As is to be expected, the remaining staff of the magazine are under close police guard, and wider questions of security in Europe have taken on greater prominence still. The nature of the attack underlines the challenge for intelligence agencies: the terrorists certainly acted in a co-ordinated fashion, better prepared than the Woolwich killers, but neither the weapons used – AK-47s with ammunition from 1986 – nor the target – a “soft” one, in the parlance – bespeak a necessarily high level of organisational sophistication. The less complex the plan, the fewer signals can be detected before its enactment.

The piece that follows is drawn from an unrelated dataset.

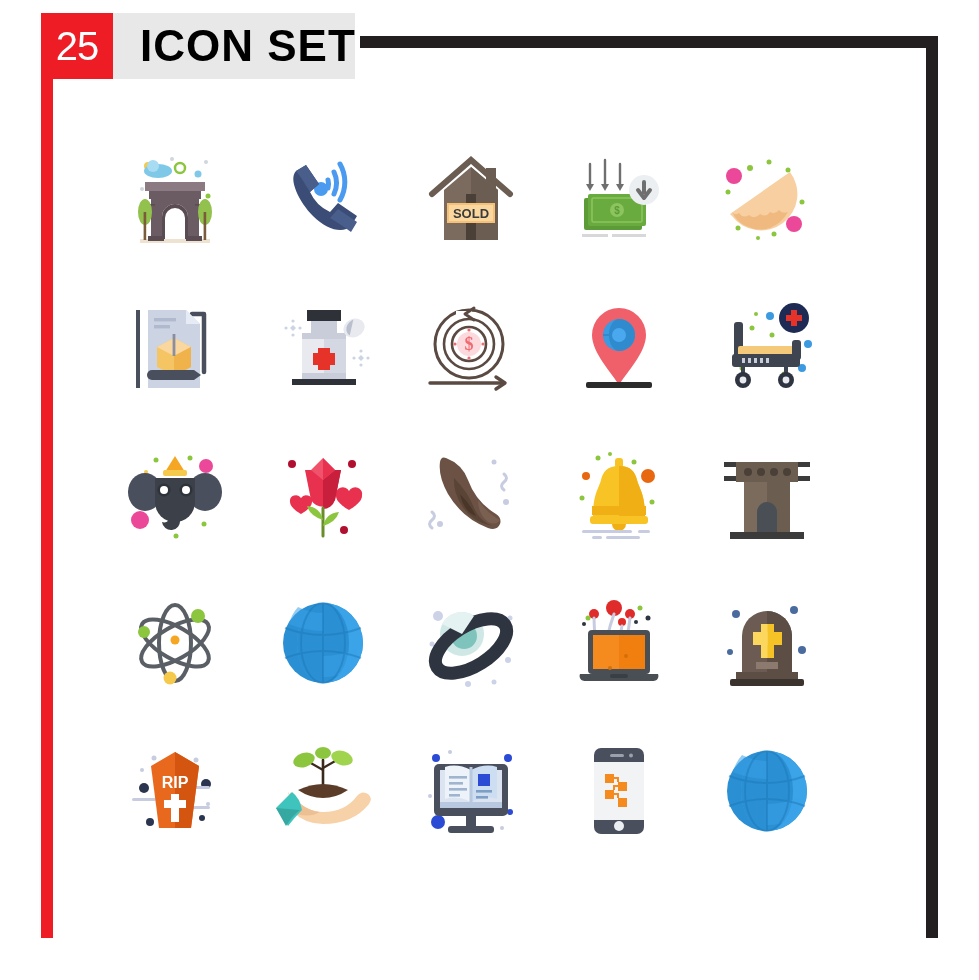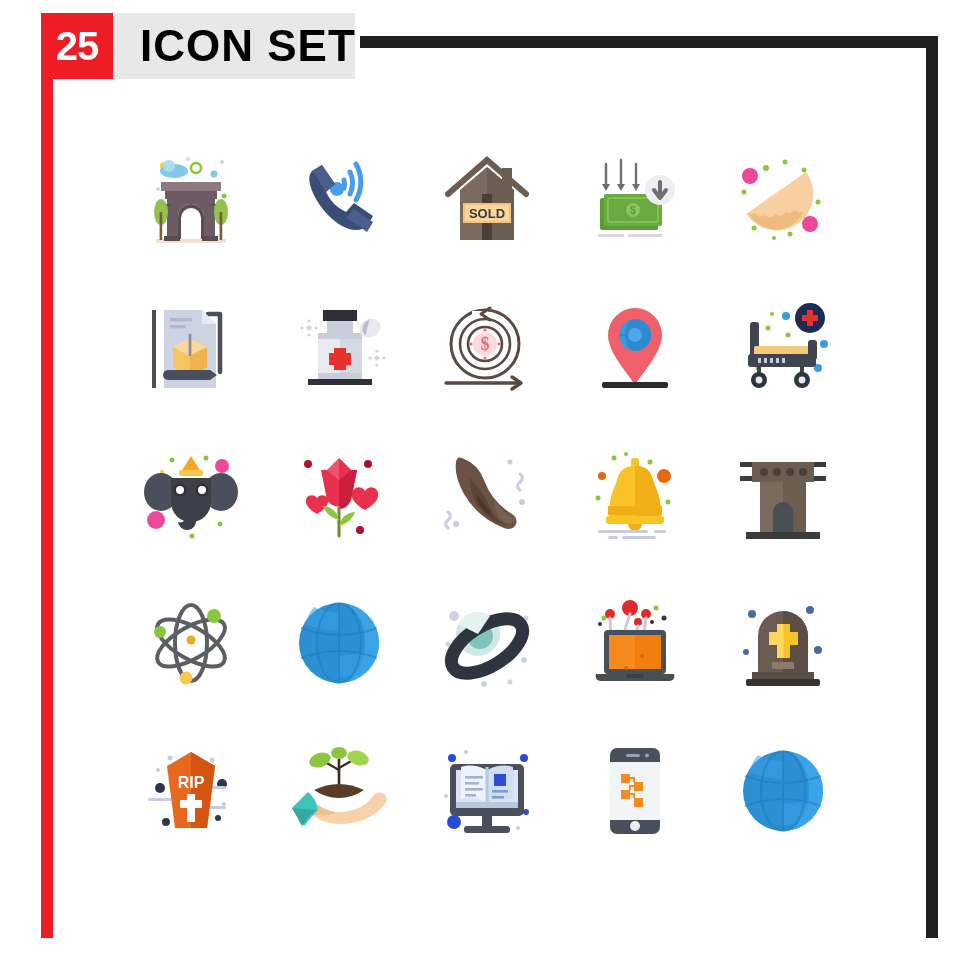"25" .badge span { font-weight: bold -> normal }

A few weeks before, in Nantes and Dijon, “lone wolf” assailants needed no weaponry at all: men simply drove cars into crowds, injuring 23. It is simply impossible to eradicate the risk of such attacks – especially while wars in Syria and Iraq add fuel to the fire of jihadism. The only solace to be found is in the scarcity of lethal violence: European citizens are nearly 2,000 times more likely to die in a traffic accident than as a result of terrorism. The likes of MI5 – which has offered support to its French colleagues – are owed some congratulation for that.

Nevertheless, there are those who would respond to this week’s massacre by handing even greater powers to the intelligence agencies, at the price of civil freedoms. The aftermath of a tragedy is never the best time to adopt new policy, especially in the realm of counter-terrorism. The release last year of the Senate report into CIA torture – sanctioned by the highest levels of American government – constitutes a fresh enough warning of that.

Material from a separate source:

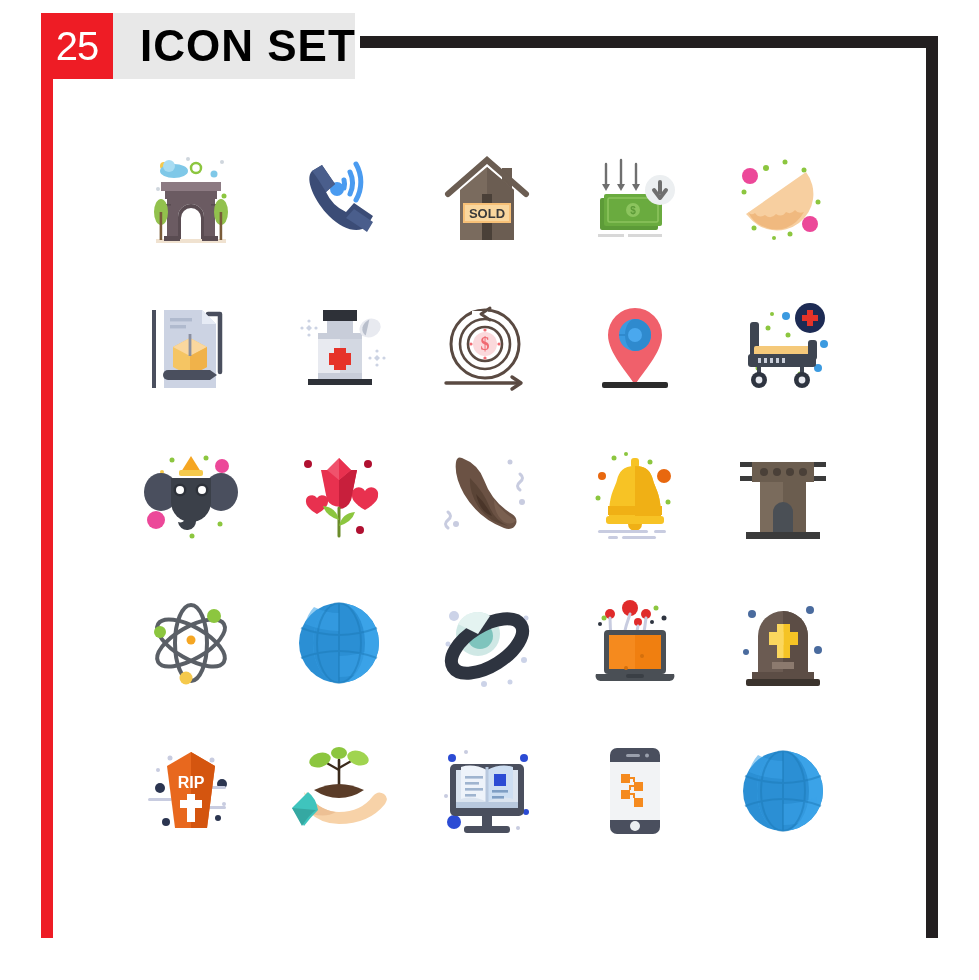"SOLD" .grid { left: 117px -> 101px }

In practice, France already has one of the weightier security apparatuses in Western Europe: including ID cards, extensive surveillance and new powers, passed in October, to disrupt and target potential terrorists. None of this was enough. More of it is unlikely to stop such a conclusion being reached again.

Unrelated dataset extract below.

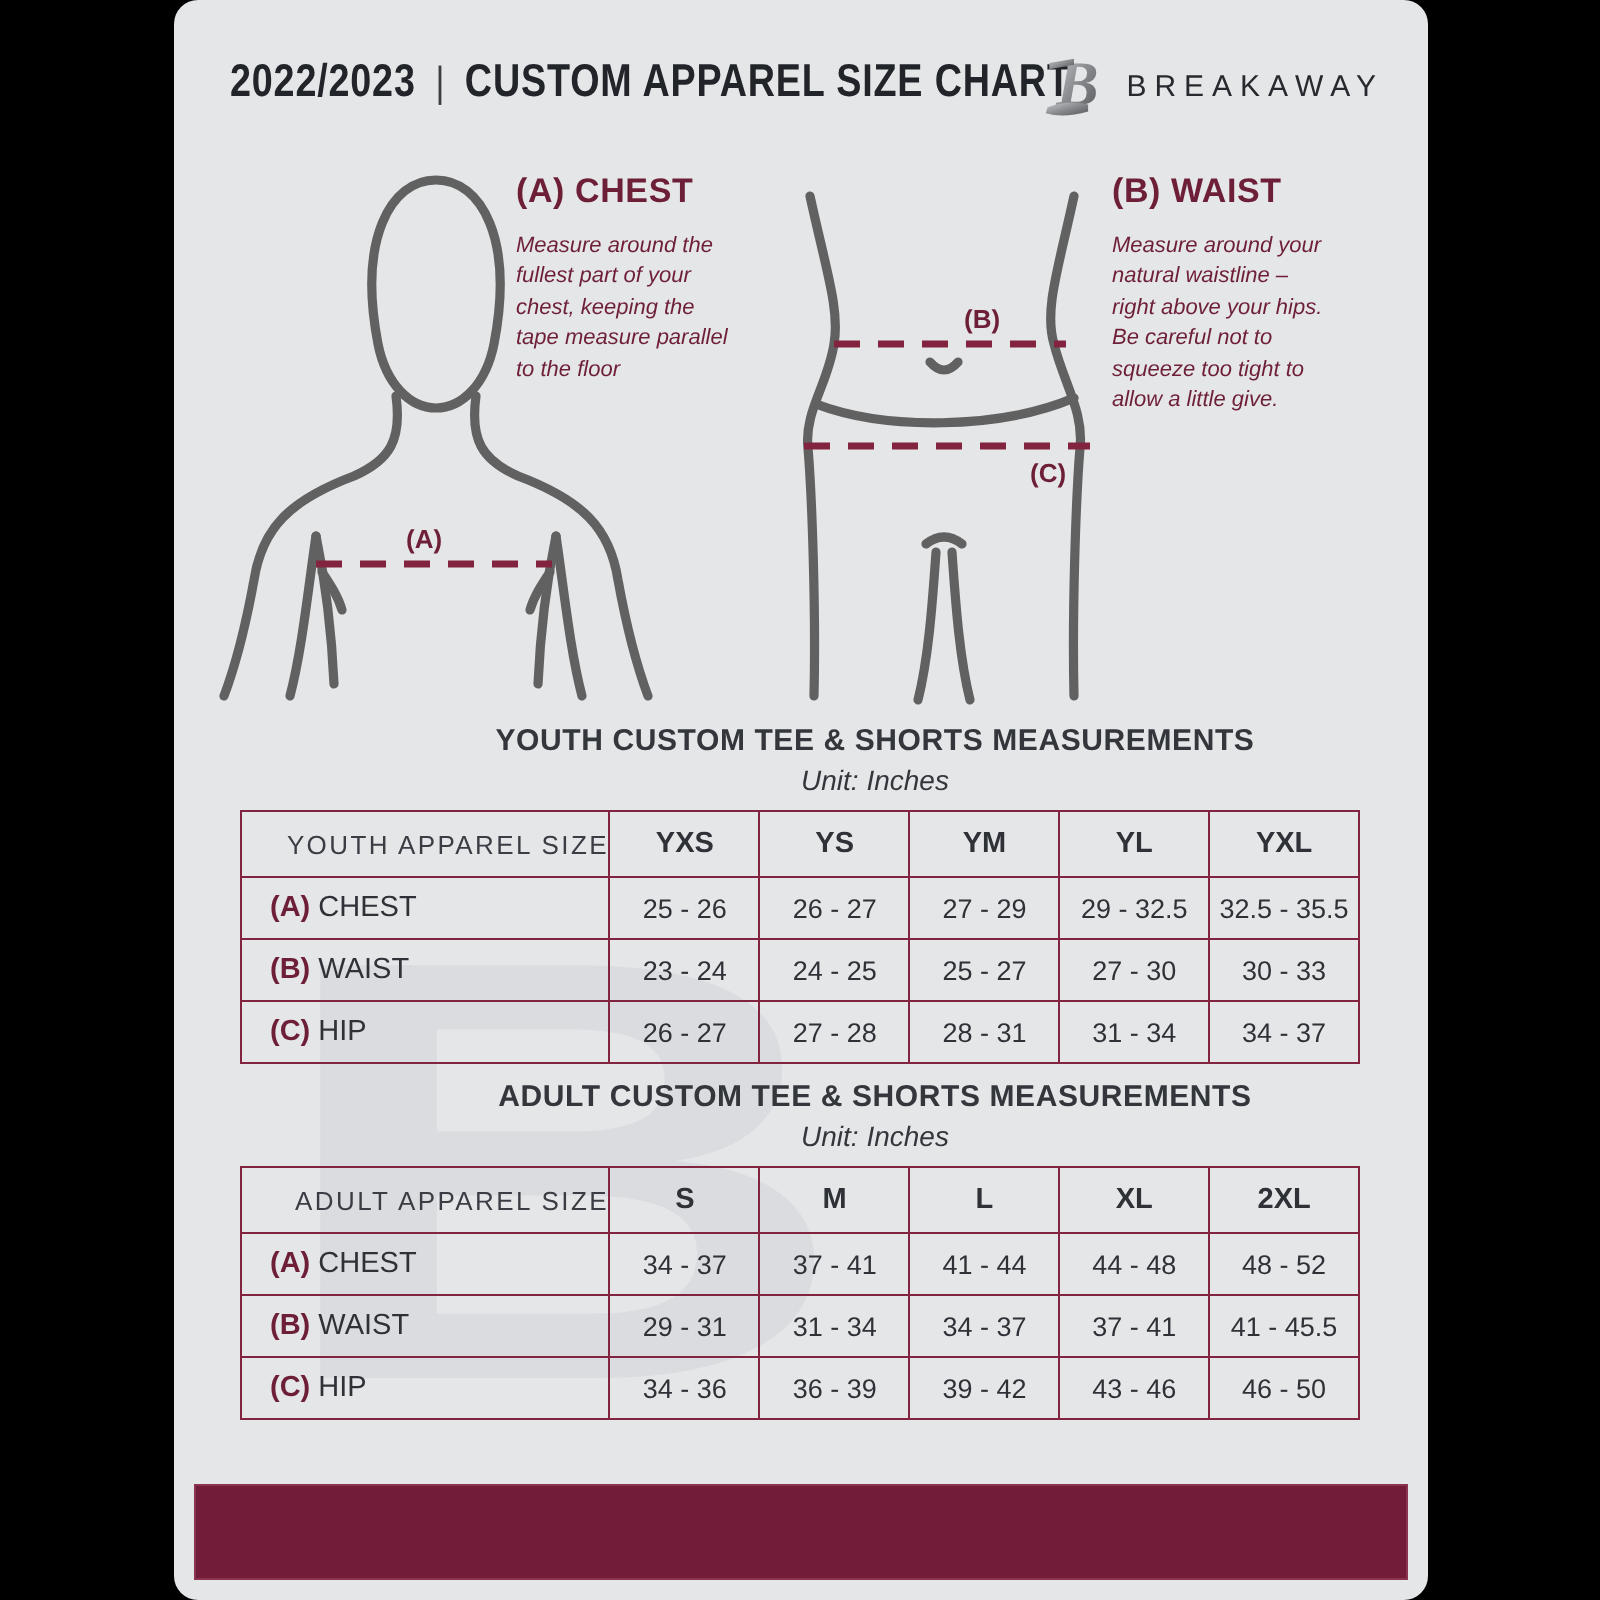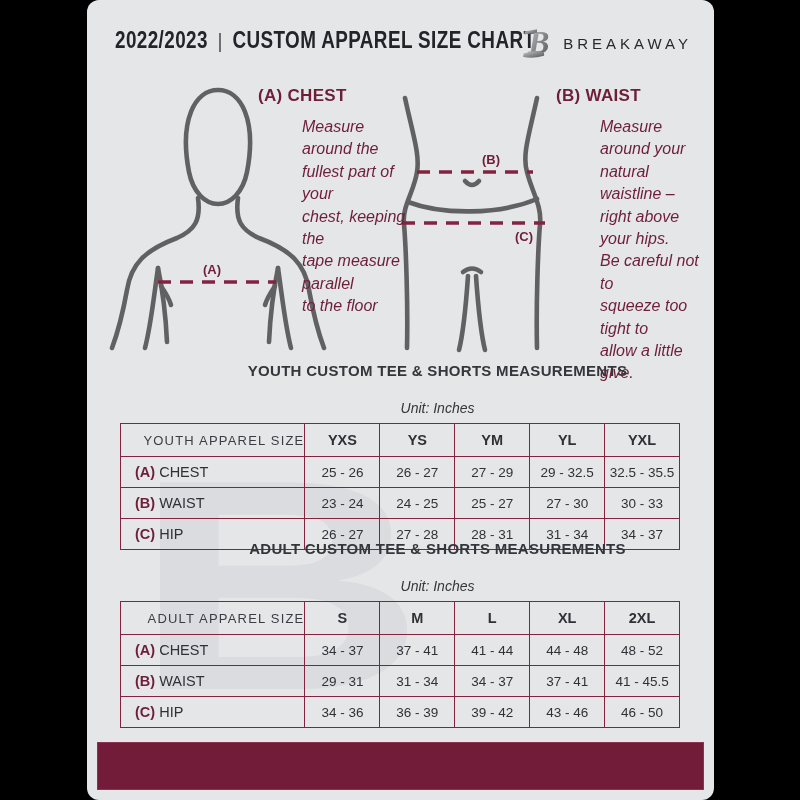"Measure around the" .instr p { font-size: 16px -> 11px; margin-left: 44px -> none }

Meanwhile, in the supposed defence of a free and liberal society, politicians in the United Kingdom will seek once more to drive through Bills that would undermine such cherished values. Moves in this direction – such as the Conservatives’ proposed Snooper’s Charter – are to be firmly resisted. Simply, to reach for such legislation is to let fear win. It grasps at the illusion of safety but is certain only to erode every British citizen’s right to privacy; to use the internet, or a mobile phone, without the sensation that GCHQ is breathing down the back of our neck.

And though we may all be equal before the law, we are not before the eye of the intelligence agencies. For Muslim parents, the Home Office’s recent proposal to require nursery staff to report on “children at risk of being drawn into terrorism” feels like a measure targeted exclusively at their sons and daughters. Division and suspicion will result. The security services may well have to update their tactics in response to the Paris atrocity. But precision must be the watchword. The safest society is one where no demographic feels that deviance is assumed of it.